====== SOURCE PASSAGE
Endocrine Abstracts

A 74-year-old with a history of type 2 diabetes, chronic kidney disease, vitamin D deficiency and bronchiectasis was referred to the medical team with symptomatic hypercalcaemia with raised adjusted calcium of 3.80 mmol/l. Investigations also showed raised creatinine and vitamin D levels; normal parathyroid hormone (PTH) and angiotensin-converting enzyme (ACE). Myeloma screen was negative. A diagnosis of primary hyperparathyroidism was made in view of elevated calcium and normal PTH levels. On this admission, vitamin D supplements were stopped and she was treated with intravenous fluids and pamidronate. In the following weeks, CT and bone scan did not show any evidence of malignancy and there was no increased uptake on sistamibi scan. PTH-related peptide levels were not detected. Hypercalcaemia persisted despite cinacalcet, IV pamidronate and post-parathyroidectomy of all four glands. She was treated empirically with dexamethasone in view of malignancy being a differential diagnosis. PET-CT showed extensive lymphadenopathy of supraclavicular, mediastinal and hilar nodes. A biopsy was undertaken via endoscopic bronchial ultrasound (EBUS) revealed lymphocytes, a single epitheloid and giant cell granuloma. This confirms a diagnosis sarcoidosis with secondary hypercalcaemia.
============
====== INPUT DATA
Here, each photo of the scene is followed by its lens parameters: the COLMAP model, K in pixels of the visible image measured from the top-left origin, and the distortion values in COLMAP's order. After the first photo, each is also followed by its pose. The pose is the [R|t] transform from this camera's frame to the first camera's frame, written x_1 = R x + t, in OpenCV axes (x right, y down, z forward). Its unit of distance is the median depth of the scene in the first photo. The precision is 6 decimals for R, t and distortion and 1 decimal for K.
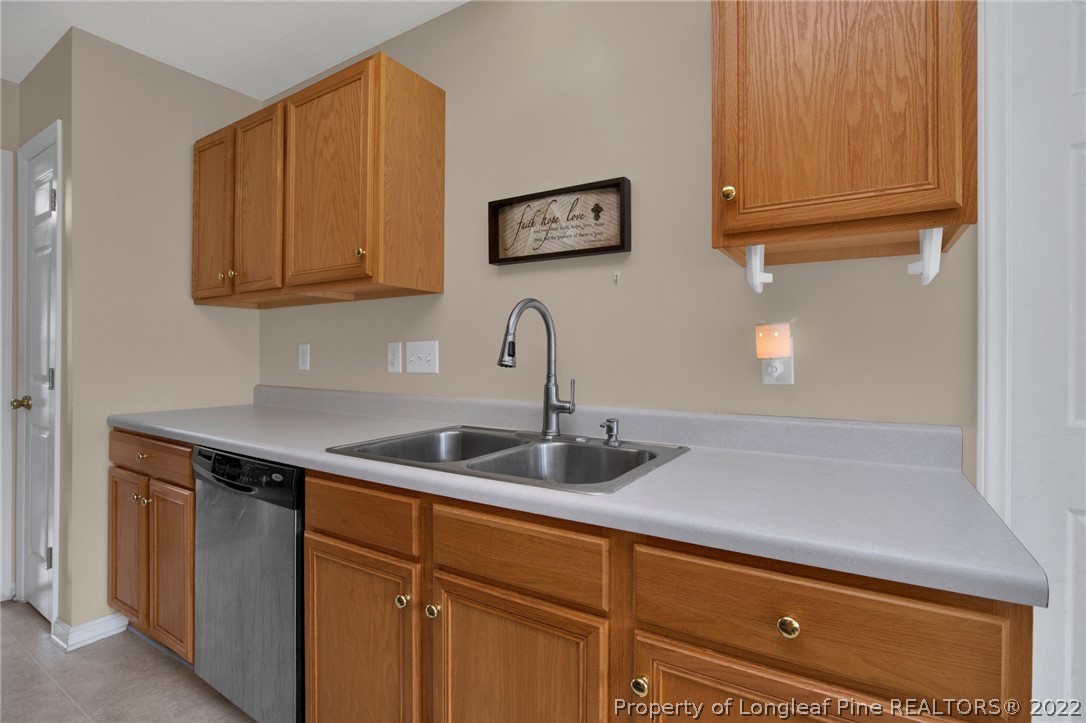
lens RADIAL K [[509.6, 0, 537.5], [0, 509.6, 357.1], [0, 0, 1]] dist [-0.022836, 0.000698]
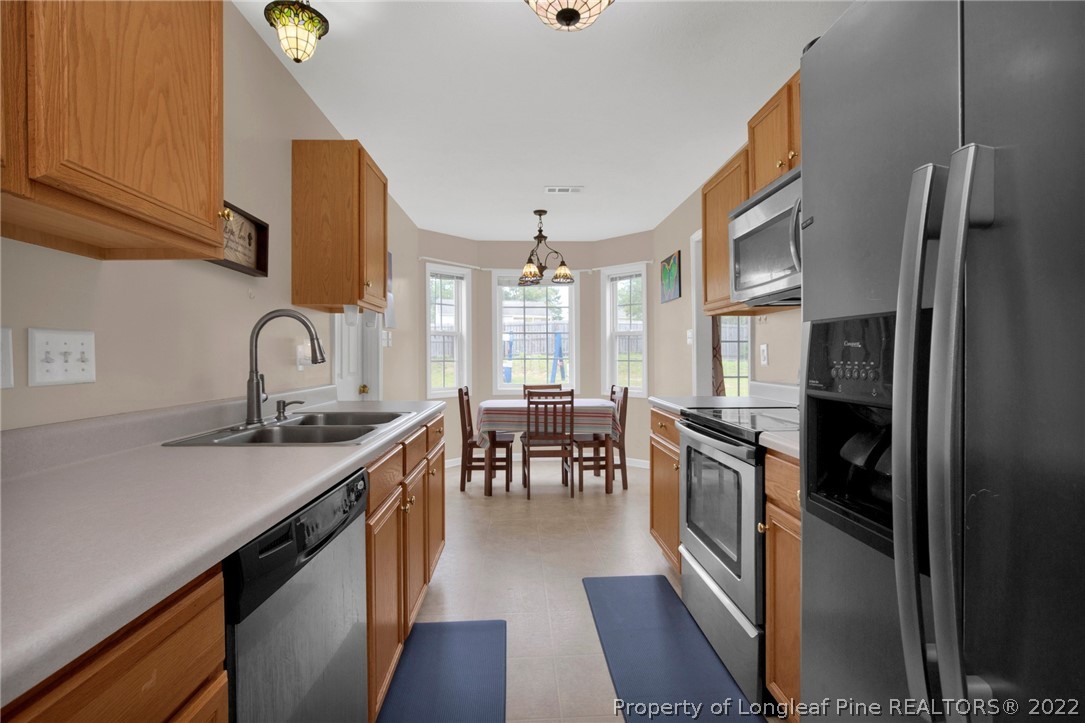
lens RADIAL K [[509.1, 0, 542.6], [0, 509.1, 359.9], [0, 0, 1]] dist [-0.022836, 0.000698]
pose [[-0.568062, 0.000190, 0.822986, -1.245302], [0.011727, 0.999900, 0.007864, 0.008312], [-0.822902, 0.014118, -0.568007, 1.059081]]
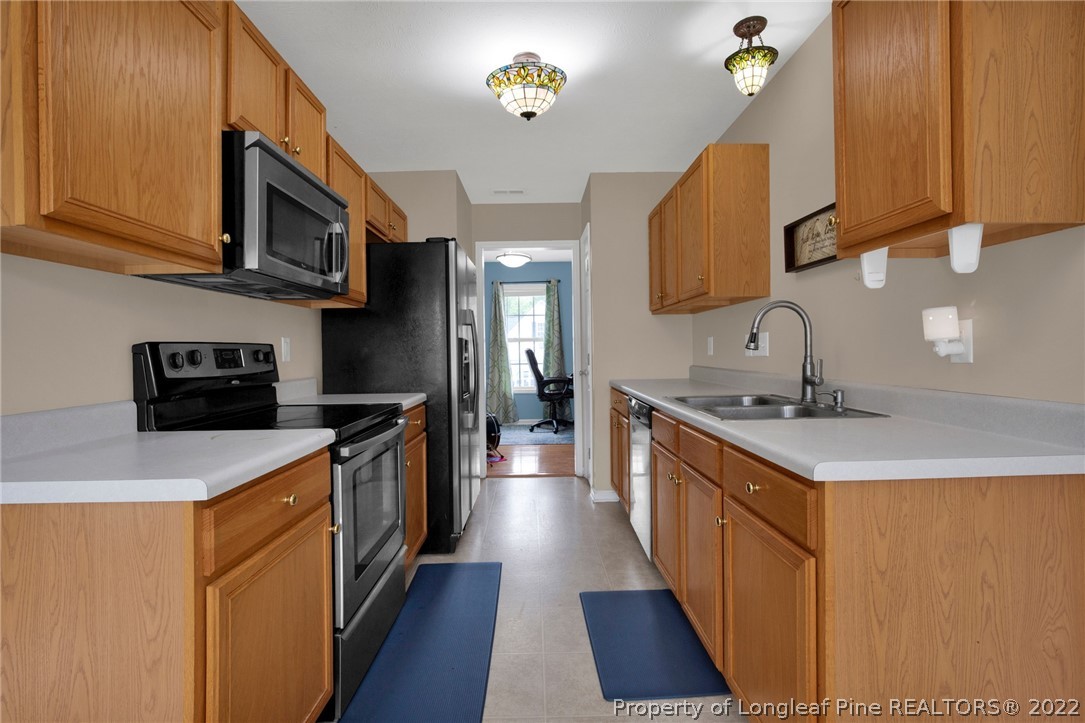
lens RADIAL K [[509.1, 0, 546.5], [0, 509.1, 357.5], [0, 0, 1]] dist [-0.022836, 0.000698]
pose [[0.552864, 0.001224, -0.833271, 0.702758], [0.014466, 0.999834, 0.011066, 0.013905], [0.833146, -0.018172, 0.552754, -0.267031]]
============
====== INPUT DATA
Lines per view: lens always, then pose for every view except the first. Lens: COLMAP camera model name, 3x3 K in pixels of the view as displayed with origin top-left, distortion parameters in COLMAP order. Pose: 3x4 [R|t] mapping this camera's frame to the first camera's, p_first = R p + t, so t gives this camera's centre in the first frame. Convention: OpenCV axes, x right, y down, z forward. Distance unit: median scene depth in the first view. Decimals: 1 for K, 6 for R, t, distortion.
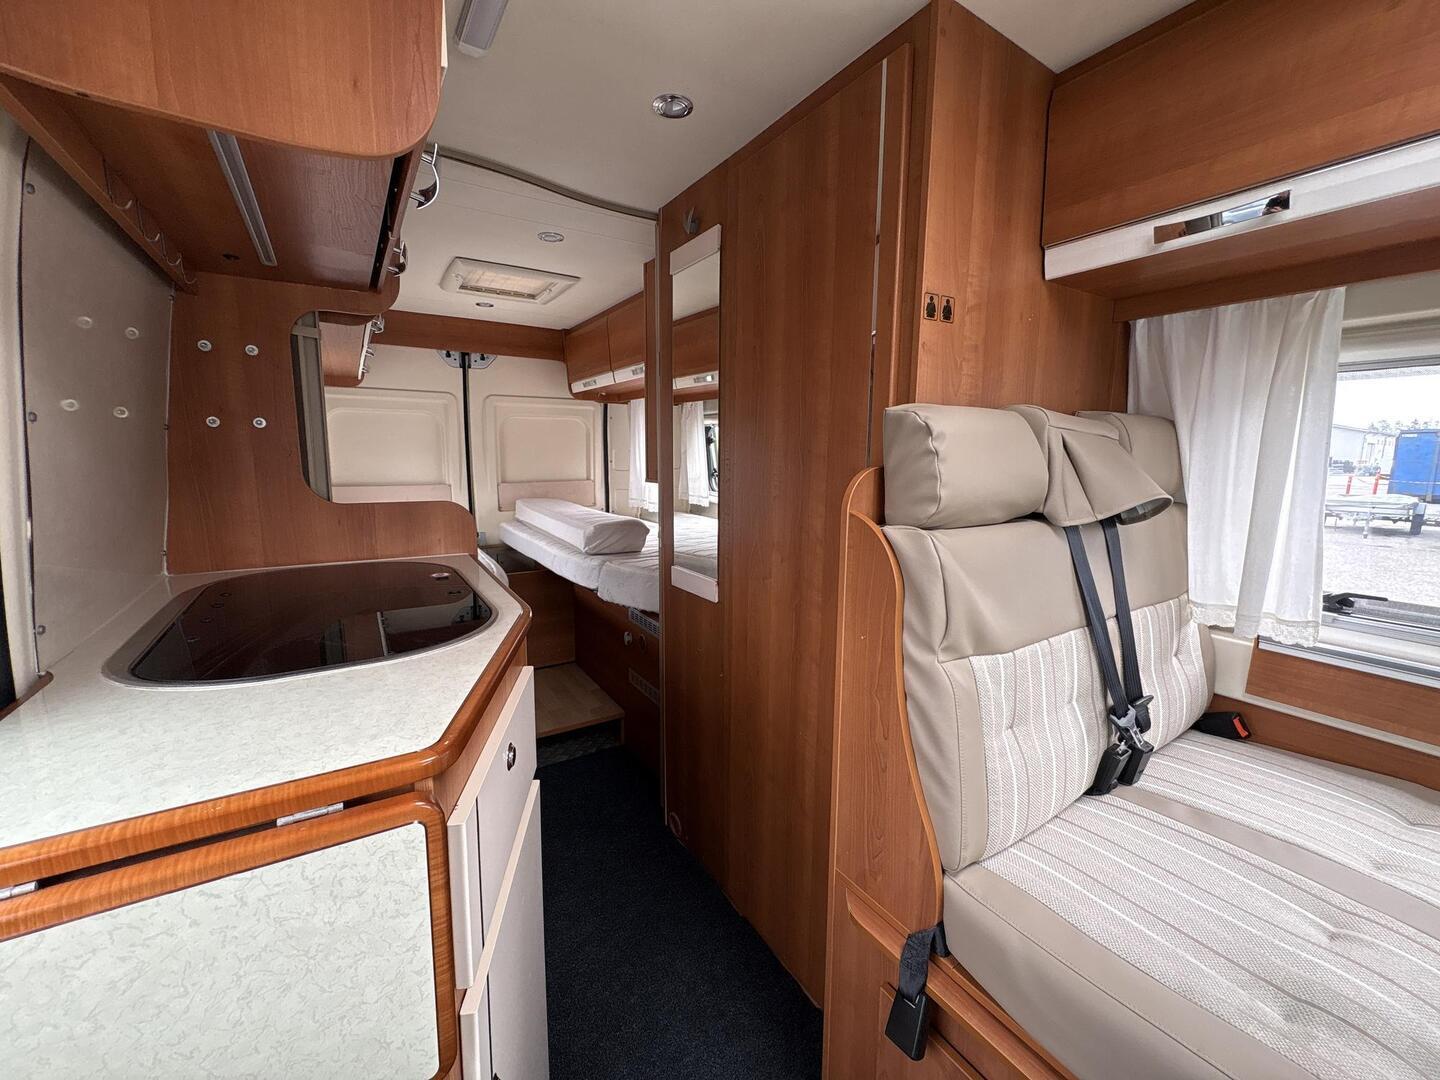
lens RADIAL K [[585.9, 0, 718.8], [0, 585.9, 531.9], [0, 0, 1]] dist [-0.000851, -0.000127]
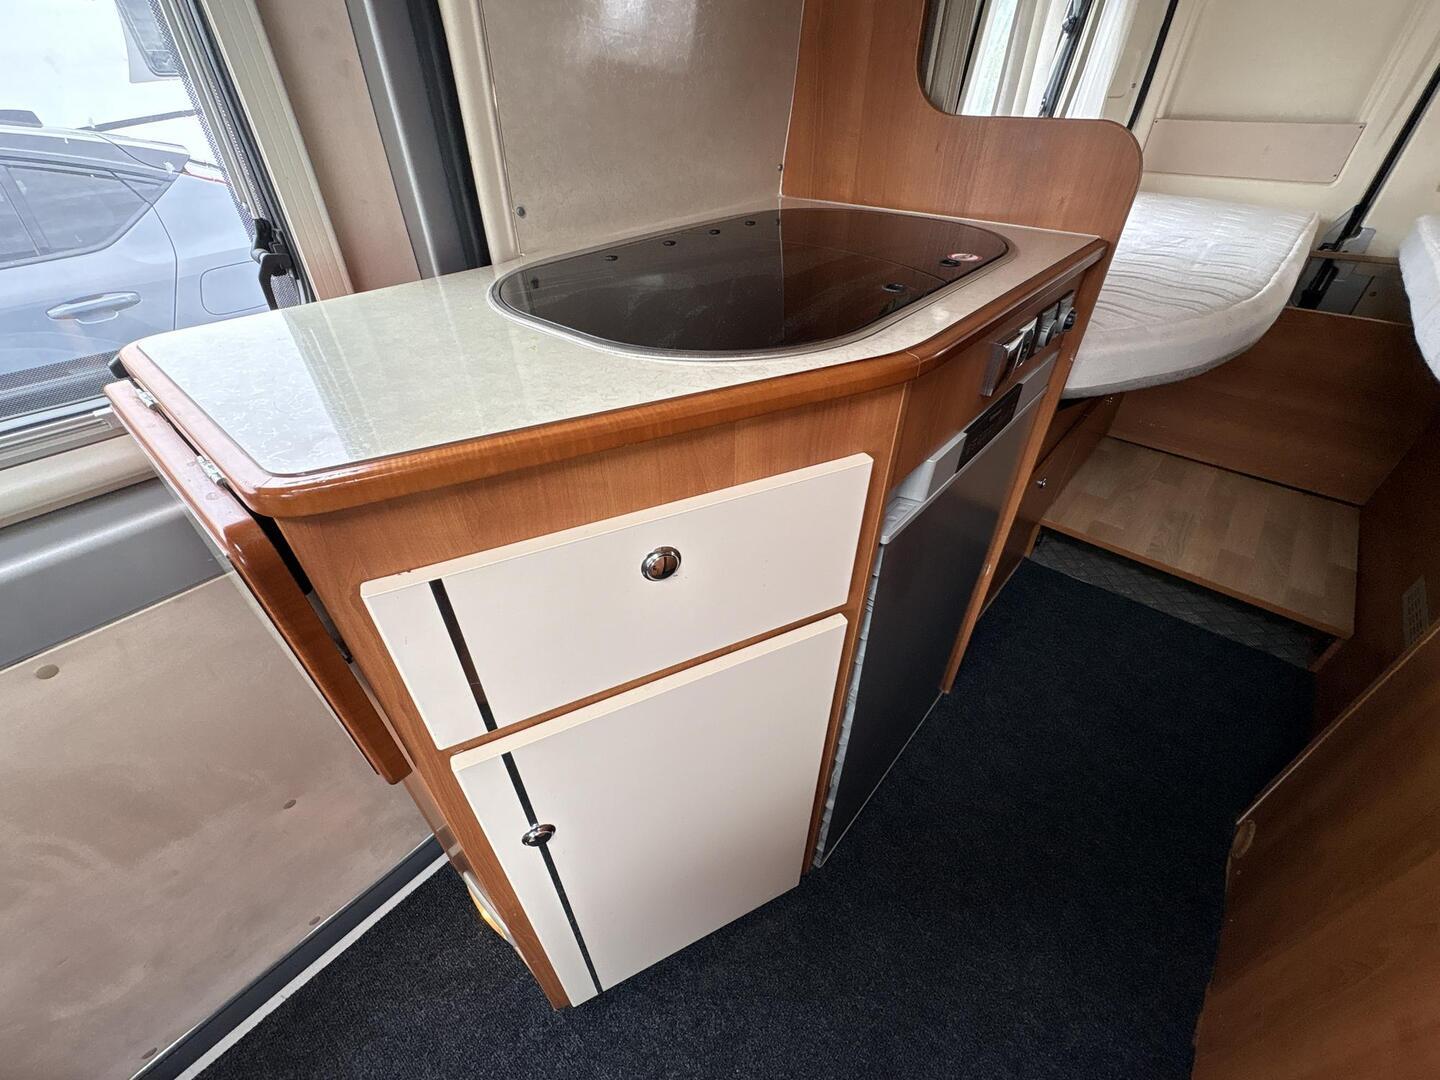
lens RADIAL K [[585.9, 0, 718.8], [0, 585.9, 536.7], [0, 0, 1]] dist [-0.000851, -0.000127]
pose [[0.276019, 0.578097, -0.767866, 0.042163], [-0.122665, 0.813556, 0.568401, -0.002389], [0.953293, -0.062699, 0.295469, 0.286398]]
============
====== INPUT DATA
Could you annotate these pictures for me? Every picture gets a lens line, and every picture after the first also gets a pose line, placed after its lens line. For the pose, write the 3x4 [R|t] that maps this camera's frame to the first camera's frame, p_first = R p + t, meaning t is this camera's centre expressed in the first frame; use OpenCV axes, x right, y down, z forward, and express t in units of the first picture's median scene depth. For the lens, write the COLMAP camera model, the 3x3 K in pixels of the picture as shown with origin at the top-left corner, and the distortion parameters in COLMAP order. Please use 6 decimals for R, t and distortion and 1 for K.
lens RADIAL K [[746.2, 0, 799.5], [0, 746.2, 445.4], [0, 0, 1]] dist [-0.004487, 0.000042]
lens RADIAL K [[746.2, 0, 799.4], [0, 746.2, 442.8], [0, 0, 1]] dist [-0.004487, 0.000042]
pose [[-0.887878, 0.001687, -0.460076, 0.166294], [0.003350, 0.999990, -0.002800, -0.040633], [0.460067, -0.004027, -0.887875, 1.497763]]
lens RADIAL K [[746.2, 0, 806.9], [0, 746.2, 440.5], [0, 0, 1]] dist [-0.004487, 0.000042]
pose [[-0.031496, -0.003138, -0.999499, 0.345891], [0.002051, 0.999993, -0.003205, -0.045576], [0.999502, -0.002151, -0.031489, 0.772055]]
============
WHAT TO WORK ON
In the hypercalcaemia case abstract, which diagnosis did the biopsy taken via endoscopic bronchial ultrasound confirm?

ANSWER TO THIS EXERCISE
Sarcoidosis with secondary hypercalcaemia.